How it’s done: With one hand on the chest and the other on the belly, take a deep breath in through the nose, ensuring the diaphragm (not the chest) inflates with enough air to create a stretch in the lungs. The goal: Six to 10 deep, slow breaths per minute for 10 minutes each day to experience immediate reductions to heart rate and blood pressure. Keep at it for six to eight weeks, and those benefits might stick around even longer.

When it works best: Before an exam or any stressful event. But keep in mind. Those who operate in a stressed state all the time might be a little shocked how hard it is to control the breath.

Level of difficulty: Beginner

  1. Progressive Relaxation

How it’s done: To reduce tension from head to toe, close the eyes and focus on tensing and relaxing each muscle group for two to three seconds each. Start with the feet and toes, then move up to the knees, thighs, glutes, chest, arms, hands, neck, jaw, and eyes—all while maintaining deep, slow breaths. Having trouble staying on track? Anxiety and panic specialist Dr. Patricia Farrell suggests we breathe in through the nose, hold for a count of five while the muscles tense, then breathe out through the mouth on release.

When it works best: At home, at a desk, or even on the road.

Level of difficulty: Beginner

  1. Nadi Shodhana or “Alternate Nostril Breathing”

How it’s done: A yogi’s best friend, this breath is said to bring calm, balance, and unite the right and left sides of the brain. Starting in a comfortable meditative pose, hold the right thumb over the right nostril and inhale deeply through the left nostril. At the peak of inhalation, close off the left nostril with the ring finger, then exhale through the right nostril. Continue the pattern, inhaling through the right nostril, closing it off with the right thumb, and exhaling through the left nostril.

When it works best: Crunch time, or whenever it’s time to focus or energize. Just don’t try this one before bed: Nadi shodhana is said to “clear the channels” and make people feel more awake. “It’s almost like a cup of coffee,” Pacheco says.

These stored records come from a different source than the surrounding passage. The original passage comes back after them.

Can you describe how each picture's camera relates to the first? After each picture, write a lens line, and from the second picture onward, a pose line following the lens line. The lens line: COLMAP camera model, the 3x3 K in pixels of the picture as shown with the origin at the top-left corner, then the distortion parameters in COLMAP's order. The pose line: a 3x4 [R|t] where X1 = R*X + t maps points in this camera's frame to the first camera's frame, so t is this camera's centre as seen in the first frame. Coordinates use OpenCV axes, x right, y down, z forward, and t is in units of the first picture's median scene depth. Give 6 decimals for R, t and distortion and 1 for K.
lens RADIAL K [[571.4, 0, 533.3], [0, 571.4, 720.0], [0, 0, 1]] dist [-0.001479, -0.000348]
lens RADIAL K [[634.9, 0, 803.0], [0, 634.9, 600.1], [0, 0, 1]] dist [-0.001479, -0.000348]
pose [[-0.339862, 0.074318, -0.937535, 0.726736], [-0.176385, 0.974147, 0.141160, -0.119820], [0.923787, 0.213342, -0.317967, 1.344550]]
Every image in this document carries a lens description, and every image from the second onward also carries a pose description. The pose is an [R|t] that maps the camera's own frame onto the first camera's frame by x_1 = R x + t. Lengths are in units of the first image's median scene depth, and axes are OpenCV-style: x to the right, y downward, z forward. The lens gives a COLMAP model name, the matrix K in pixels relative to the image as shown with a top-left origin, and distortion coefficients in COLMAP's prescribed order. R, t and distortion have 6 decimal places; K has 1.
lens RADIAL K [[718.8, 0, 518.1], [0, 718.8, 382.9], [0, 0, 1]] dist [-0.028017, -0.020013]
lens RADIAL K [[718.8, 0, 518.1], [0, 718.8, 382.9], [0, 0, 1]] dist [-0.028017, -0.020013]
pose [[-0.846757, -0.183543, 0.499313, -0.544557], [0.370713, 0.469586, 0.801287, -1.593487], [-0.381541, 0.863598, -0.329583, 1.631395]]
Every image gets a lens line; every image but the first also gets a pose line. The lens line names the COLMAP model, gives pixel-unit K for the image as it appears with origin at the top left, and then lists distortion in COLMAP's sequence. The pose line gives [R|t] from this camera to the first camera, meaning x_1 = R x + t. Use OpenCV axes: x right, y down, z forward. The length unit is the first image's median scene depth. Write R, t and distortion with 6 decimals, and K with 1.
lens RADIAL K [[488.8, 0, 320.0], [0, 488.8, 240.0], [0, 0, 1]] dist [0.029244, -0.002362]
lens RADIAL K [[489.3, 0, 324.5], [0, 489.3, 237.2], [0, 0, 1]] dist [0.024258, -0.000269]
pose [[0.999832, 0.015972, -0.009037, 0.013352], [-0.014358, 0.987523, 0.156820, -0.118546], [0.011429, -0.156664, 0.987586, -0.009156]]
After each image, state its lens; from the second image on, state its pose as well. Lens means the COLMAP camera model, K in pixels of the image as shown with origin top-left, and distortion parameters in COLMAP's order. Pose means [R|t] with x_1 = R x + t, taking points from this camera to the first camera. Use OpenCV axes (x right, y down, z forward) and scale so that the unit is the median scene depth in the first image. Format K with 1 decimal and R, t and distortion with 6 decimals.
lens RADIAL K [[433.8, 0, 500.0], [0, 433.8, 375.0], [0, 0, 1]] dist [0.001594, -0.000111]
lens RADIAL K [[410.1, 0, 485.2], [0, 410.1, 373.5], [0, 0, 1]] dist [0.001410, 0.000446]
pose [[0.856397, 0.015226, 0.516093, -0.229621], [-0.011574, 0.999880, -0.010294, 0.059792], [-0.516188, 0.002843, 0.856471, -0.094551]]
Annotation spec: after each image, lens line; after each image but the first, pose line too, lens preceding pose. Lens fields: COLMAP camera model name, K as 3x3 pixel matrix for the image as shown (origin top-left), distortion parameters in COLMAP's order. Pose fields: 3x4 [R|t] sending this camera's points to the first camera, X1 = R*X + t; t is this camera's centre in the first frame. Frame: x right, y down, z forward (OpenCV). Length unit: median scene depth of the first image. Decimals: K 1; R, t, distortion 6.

Level of difficulty: Intermediate

  1. Guided Visualization

How it’s done: Head straight for your happy place, no questions asked. With a coach, therapist, or helpful recording as your guide, breathe deeply while focusing on pleasant, positive images to replace any negative thoughts. Psychologist Dr. Ellen Langer explains that while it’s just one means of achieving mindfulness, “Guided visualization helps puts you in the place you want to be, rather than letting your mind go to the internal dialogue that is stressful.”

When it works best: Pretty much any place you can safely close your eyes and let go (e.g., not at the wheel of a car).

Level of difficulty: Intermediate.

  1. Kapalabhati or “Skull Shining Breath”

How it’s done: Ready to brighten up your day from the inside out? This one begins with a long, slow inhale, followed by a quick, powerful exhale generated from the lower belly. Once comfortable with the contraction, up the pace to one inhale-exhale (all through the nose) every one to two seconds, for a total of 10 breaths.

When it works best: When it’s time to wake up or start looking on the bright side. “It’s pretty abdominal-intensive,” Pacheco says, “but it will warm up the body, shake off stale energy, and wake up the brain.” If alternate nostril breathing is like coffee, consider this a shot of espresso, she says.

Level of difficulty: Advanced

While stress, frustration, and other daily setbacks will always be there, the good news is, so will our breath.